Readings
Peter Atkins
‘Although poets may aspire to understanding, their talents are more akin to entertaining self-deception. They may be able to emphasise delights in the world, but they are deluded if they and their admirers believe that their identification of their delights and their use of poignant language are enough for comprehension…While poetry titillates, science liberates.’
Peter Atkins, Nature’s Imagination (1995)
Ruth Padel
“Poetry is about feeling, science is about facts. They’re nothing to do with each other!” Maybe the relationship between poetry and science provokes passion because…science was born in poetry. Lucretius’s epic on atoms, On the Nature of Things continued this tradition; so did the 18th-century doctor Erasmus Darwin, whose poem The Temple of Nature outlined a theory of evolution, following life-forms from micro-organisms to human society.
Poetry and science have more in common than revealing secrets. Both depend on metaphor, which is as crucial to scientific discovery as it is to lyric. A new metaphor is a new mapping of the world. Even maths uses metaphor; and this is where more condensed forms of poetry join in. On the metaphor front, science and poetry fertilise each other.
But deeper even than metaphor is the way poetry and science both get at a universal insight or law through the particular. Darwin built his theories from scrupulous focus on tiny concrete entities. He spent seven years on barnacles before tackling a general species book. Furthermore, both arrive at the grand and abstract (when they have to) through precision. Scientists and poets focus on details. Poetry is the opposite of woolly or vague. Vague poetry is bad poetry – which, as Coleridge said, is not poetry at all. Woolly science is not science.
Scientia means ‘knowledge’. Science, it seems to me, is not about facts; it is about thinking about facts. Equally, poetry might or might not be driven by feeling but what it is “about” is relationships – between word and sound, word and thing, word and thought, sound and meaning, words and other words.
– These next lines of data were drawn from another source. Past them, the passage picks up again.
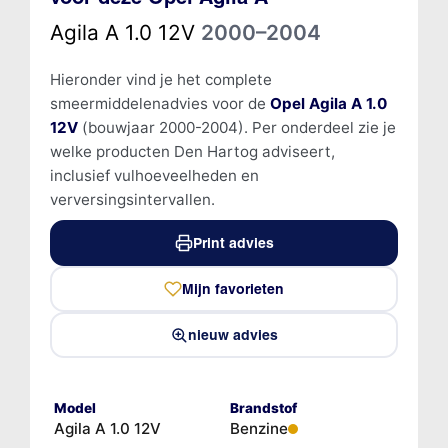
Agila A 1.0 12V
2000–2004
Hieronder vind je het complete
smeermiddelenadvies voor de
Opel Agila A 1.0
12V
(bouwjaar 2000-2004). Per onderdeel zie je
welke producten Den Hartog adviseert,
inclusief vulhoeveelheden en
verversingsintervallen.
Print advies
Mijn favorieten
nieuw advies
Model
Brandstof
Agila A 1.0 12V
Benzine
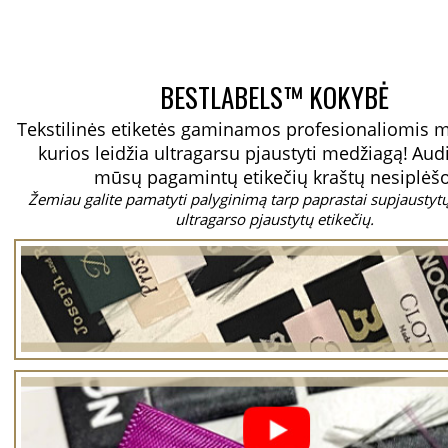
BESTLABELS™ KOKYBĖ
Tekstilinės etiketės gaminamos profesionaliomis 
kurios leidžia ultragarsu pjaustyti medžiagą!
Aud
mūsų pagamintų etikečių kraštų nesiplėšo
Žemiau galite pamatyti palyginimą tarp paprastai supjaustytų 
ultragarso pjaustytų etikečių.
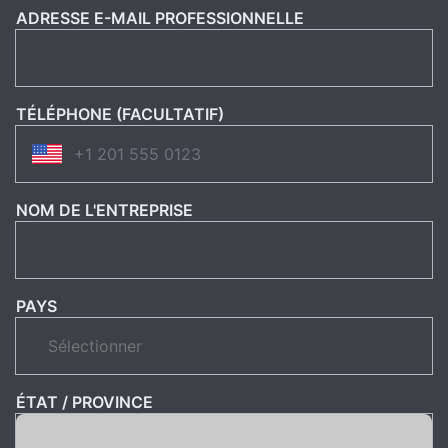
ADRESSE E-MAIL PROFESSIONNELLE
TÉLÉPHONE (FACULTATIF)
NOM DE L'ENTREPRISE
PAYS
ÉTAT / PROVINCE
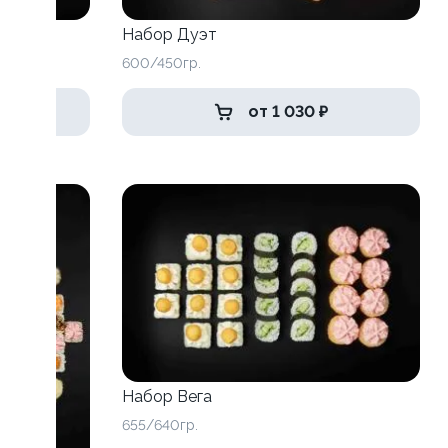
Набор Дуэт
600/450гр.
от 1 030 ₽
Набор Вега
655/640гр.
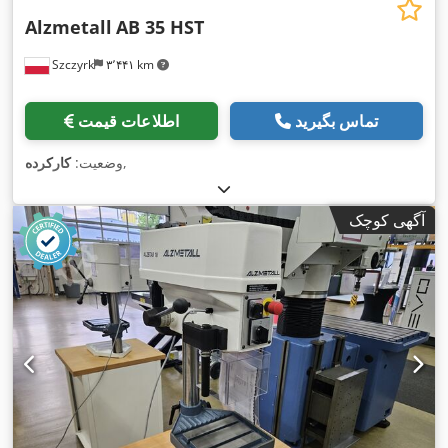
Alzmetall
AB 35 HST
Szczyrk
۳٬۴۴۱ km
تماس بگیرید
اطلاعات قیمت
,
وضعیت:
کارکرده
آگهی کوچک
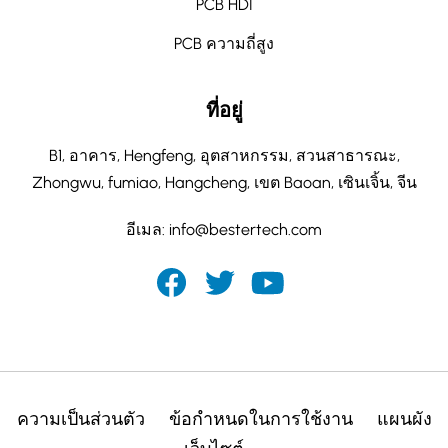
PCB HDI
PCB ความถี่สูง
ที่อยู่
B1, อาคาร, Hengfeng, อุตสาหกรรม, สวนสาธารณะ,
Zhongwu, fumiao, Hangcheng, เขต Baoan, เซินเจิ้น, จีน
อีเมล:
info@bestertech.com
ความเป็นส่วนตัว
ข้อกำหนดในการใช้งาน
แผนผัง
So is science. Darwin wondered constantly about the relationships of organic forms – in earth, in stone, in what happens between red clover and bumble bees, orchid and moth.
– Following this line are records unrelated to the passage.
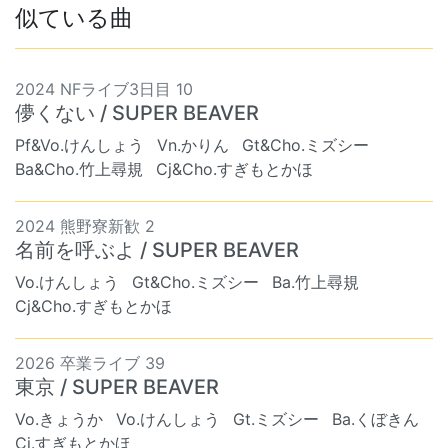
似ている曲
2024 NFライブ3日目 10
儚くない / SUPER BEAVER
Pf&Vo.けんしょう
Vn.かりん
Gt&Cho.ミズシー
Ba&Cho.竹上尋規
Cj&Cho.すぎもとかほ
2024 熊野寮新歓 2
名前を呼ぶよ / SUPER BEAVER
Vo.けんしょう
Gt&Cho.ミズシー
Ba.竹上尋規
Cj&Cho.すぎもとかほ
2026 卒業ライブ 39
東京 / SUPER BEAVER
Vo.きょうか
Vo.けんしょう
Gt.ミズシー
Ba.くぼきん
Cj.すぎもとかほ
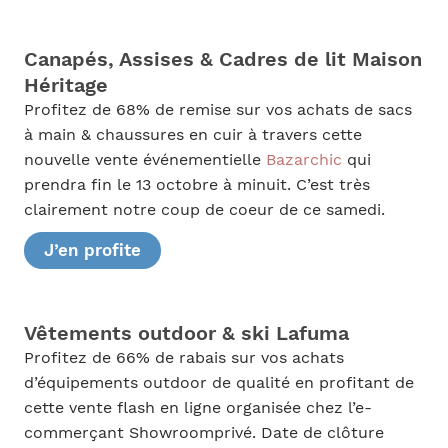
Canapés, Assises & Cadres de lit Maison
Héritage
Profitez de 68% de remise sur vos achats de sacs
à main & chaussures en cuir à travers cette
nouvelle vente événementielle
Bazarchic
qui
prendra fin le 13 octobre à minuit. C’est très
clairement notre coup de coeur de ce samedi.
J’en profite
Vêtements outdoor & ski Lafuma
Profitez de 66% de rabais sur vos achats
d’équipements outdoor de qualité en profitant de
cette vente flash en ligne organisée chez l’e-
commerçant Showroomprivé. Date de clôture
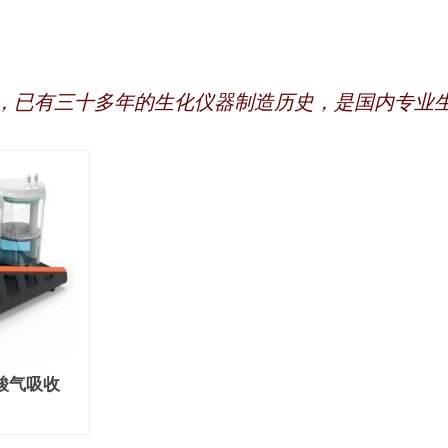
，已有三十多年的生化仪器制造历史，是国内专业
型酸气吸收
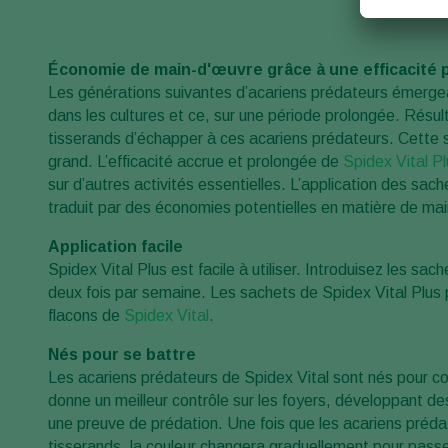
Économie de main-d'œuvre grâce à une efficacité 
Les générations suivantes d’acariens prédateurs émergea
dans les cultures et ce, sur une période prolongée. Résultat
tisserands d’échapper à ces acariens prédateurs. Cette st
grand. L’efficacité accrue et prolongée de
Spidex Vital Pl
sur d’autres activités essentielles. L’application des sac
traduit par des économies potentielles en matière de ma
Application facile
Spidex Vital Plus est facile à utiliser. Introduisez les sac
deux fois par semaine. Les sachets de Spidex Vital Plus 
flacons de
Spidex Vital
.
Nés pour se battre
Les acariens prédateurs de Spidex Vital sont nés pour 
donne un meilleur contrôle sur les foyers, développant de
une preuve de prédation. Une fois que les acariens préd
tisserands, la couleur changera graduellement pour passe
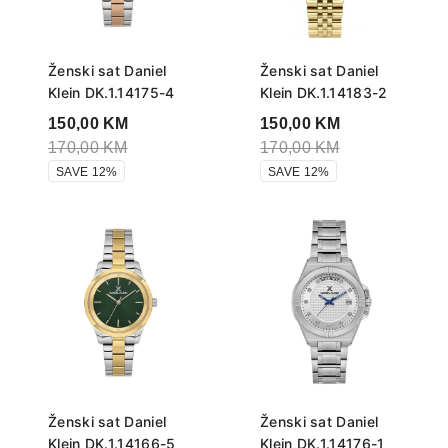
Ženski sat Daniel
Ženski sat Daniel
Klein DK.1.14175-4
Klein DK.1.14183-2
150,00
KM
150,00
KM
170,00
KM
170,00
KM
SAVE 12%
SAVE 12%
Ženski sat Daniel
Ženski sat Daniel
Klein DK.1.14166-5
Klein DK.1.14176-1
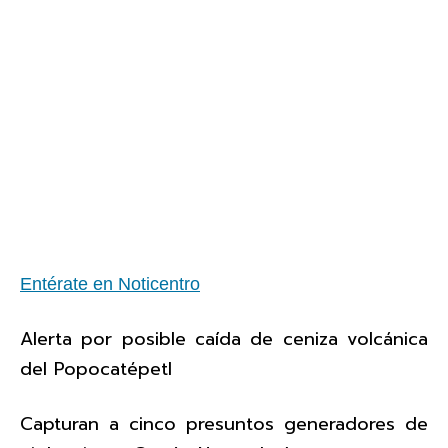
Entérate en Noticentro
Alerta por posible caída de ceniza volcánica
del Popocatépetl
Capturan a cinco presuntos generadores de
The deepest thing science and poetry share, perhaps, is the way they can tolerate uncertainty. They have a modesty in common: they do not have to say they’re right. True, perhaps. Or just truer.’
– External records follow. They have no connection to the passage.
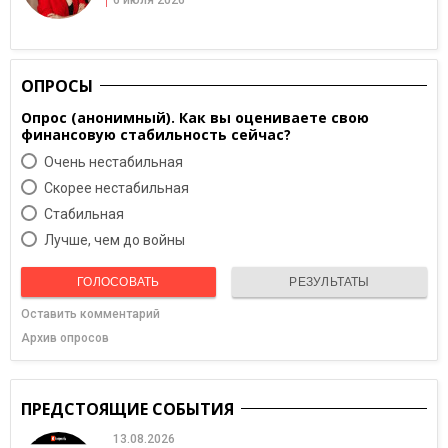
ОПРОСЫ
Опрос (анонимный). Как вы оцениваете свою
финансовую стабильность сейчас?
Очень нестабильная
Скорее нестабильная
Cтабильная
Лучше, чем до войны
ГОЛОСОВАТЬ
РЕЗУЛЬТАТЫ
Оставить комментарий
Архив опросов
ПРЕДСТОЯЩИЕ СОБЫТИЯ
13.08.2026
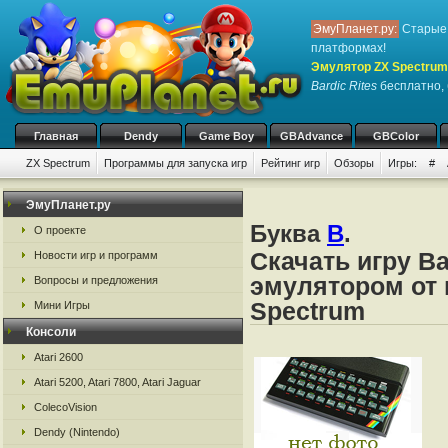
ЭмуПланет.ру:
Старые 
платформах!
Эмулятор ZX Spectrum
Bardic Rites
бесплатно, 
Главная
Dendy
Game Boy
GBAdvance
GBColor
ZX Spectrum
Программы для запуска игр
Рейтинг игр
Обзоры
Игры:
#
ЭмуПланет.ру
Буква
B
.
О проекте
Скачать игру Ba
Новости игр и программ
эмулятором от 
Вопросы и предложения
Spectrum
Мини Игры
Консоли
Atari 2600
Atari 5200, Atari 7800, Atari Jaguar
ColecoVision
Dendy (Nintendo)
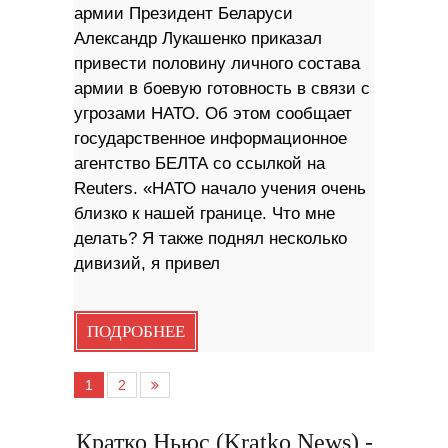
армии Президент Беларуси
Александр Лукашенко приказал
привести половину личного состава
армии в боевую готовность в связи с
угрозами НАТО. Об этом сообщает
государственное информационное
агентство БЕЛТА со ссылкой на
Reuters. «НАТО начало учения очень
близко к нашей границе. Что мне
делать? Я также поднял несколько
дивизий, я привел
ПОДРОБНЕЕ
1
2
Кратко Ньюс (Kratko News) -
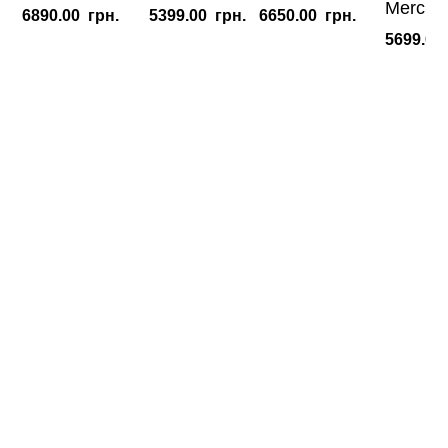
Mercha
6890.00
грн.
5399.00
грн.
6650.00
грн.
5699.00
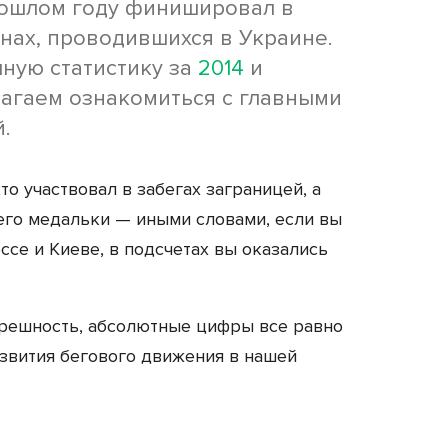
прошлом году финишировал в
ах, проводившихся в Украине.
ную статистику за
2014
и
лагаем ознакомиться с главными
.
кто участвовал в забегах заграницей, а
 его медальки — иными словами, если вы
се и Киеве, в подсчетах вы оказались
грешность, абсолютные цифры все равно
звития бегового движения в нашей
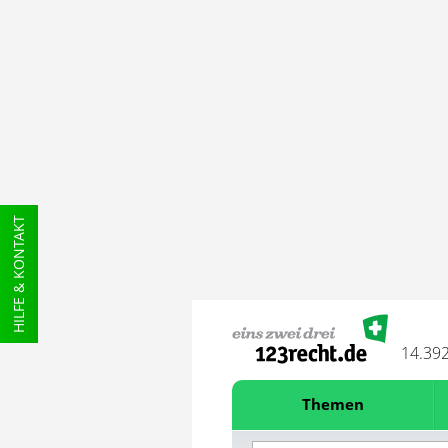
HILFE & KONTAKT
14.39
Themen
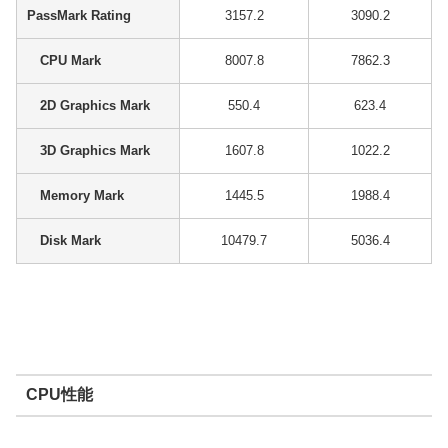
PassMark Rating
3157.2
3090.2
CPU Mark
8007.8
7862.3
2D Graphics Mark
550.4
623.4
3D Graphics Mark
1607.8
1022.2
Memory Mark
1445.5
1988.4
Disk Mark
10479.7
5036.4
CPU性能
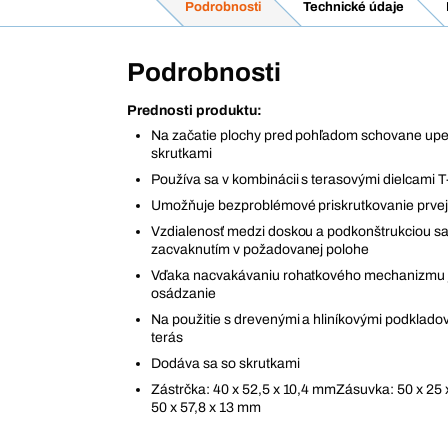
Podrobnosti
Technické údaje
Podrobnosti
Prednosti produktu:
Na začatie plochy pred pohľadom schovane up
skrutkami
Používa sa v kombinácii s terasovými dielcami T
Umožňuje bezproblémové priskrutkovanie prvej
Vzdialenosť medzi doskou a podkonštrukciou sa 
zacvaknutím v požadovanej polohe
Vďaka nacvakávaniu rohatkového mechanizmu
osádzanie
Na použitie s drevenými a hliníkovými podklado
terás
Dodáva sa so skrutkami
Zástrčka: 40 x 52,5 x 10,4 mmZásuvka: 50 x 2
50 x 57,8 x 13 mm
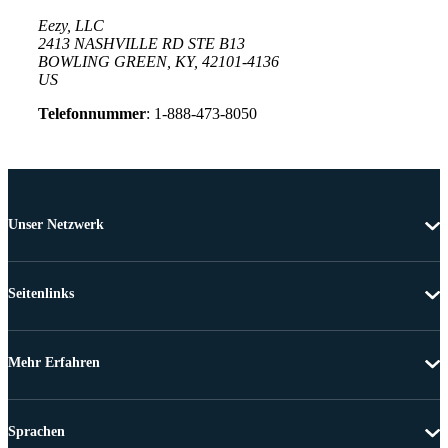
Eezy, LLC
2413 NASHVILLE RD STE B13
BOWLING GREEN, KY, 42101-4136
US
Telefonnummer
: 1-888-473-8050
Unser Netzwerk
Seitenlinks
Mehr Erfahren
Sprachen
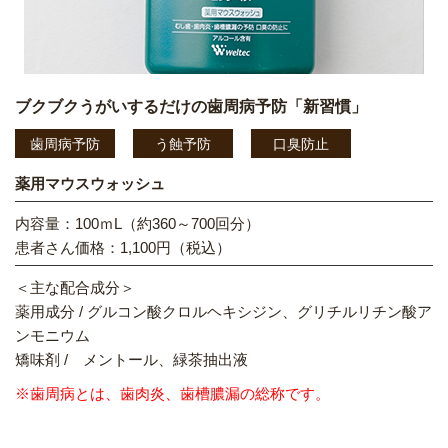
ブクブクうがいするだけの歯周病予防「新習慣」
歯周病予防
う蝕予防
口臭防止
薬用マウスウォッシュ
内容量：100ｍL（約360～700回分）
患者さん価格：1,100円（税込）
＜主な配合成分＞
薬用成分 / グルコン酸クロルヘキシジン、グリチルリチン酸ア
ンモニウム
矯味剤 / メントール、緑茶抽出液
※歯周病とは、歯肉炎、歯槽膿漏の総称です。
Ruth Padel, The Guardian 09/12/2011
Full article: http://www.theguardian.com/books/2011/dec/09/ruth-padel-science-poetry
Mary Midgley
‘It seems to [a lot of people] that science supplies all the facts out of which we build the house of our beliefs. Only after this house is built can we…read some poetry.
This is not how we live our lives or how we ought to try to live them…the idea that science is a separate domain irrelevant to the arts, has often produced a strange kind of apartheid in the teaching of literature…whereby important and powerful writings get ignored if their subject matter contains science, or even the physical world…
Poetry and the arts generally play a central part in our intellectual life because they supply the language in which our imaginative visions are articulated. Poets…express not just feelings, but crucial ideas in a direct, concentrated form that precedes and makes possible their later articulation by the intellect and their influence on our actions…Influential bad ideas need to be understood and resisted so that we can grasp what is wrong with them and replace them by better ones.’
Mary Midgley, Science and Poetry (2001)
Science in poetry
Read these poems which are all related to science in some way.
Say what each poem means to you and whether you feel the poetic form has enhanced your appreciation of the science.
What do you think of the views of Peter Atkins, Ruth Padel and Mary Midgley?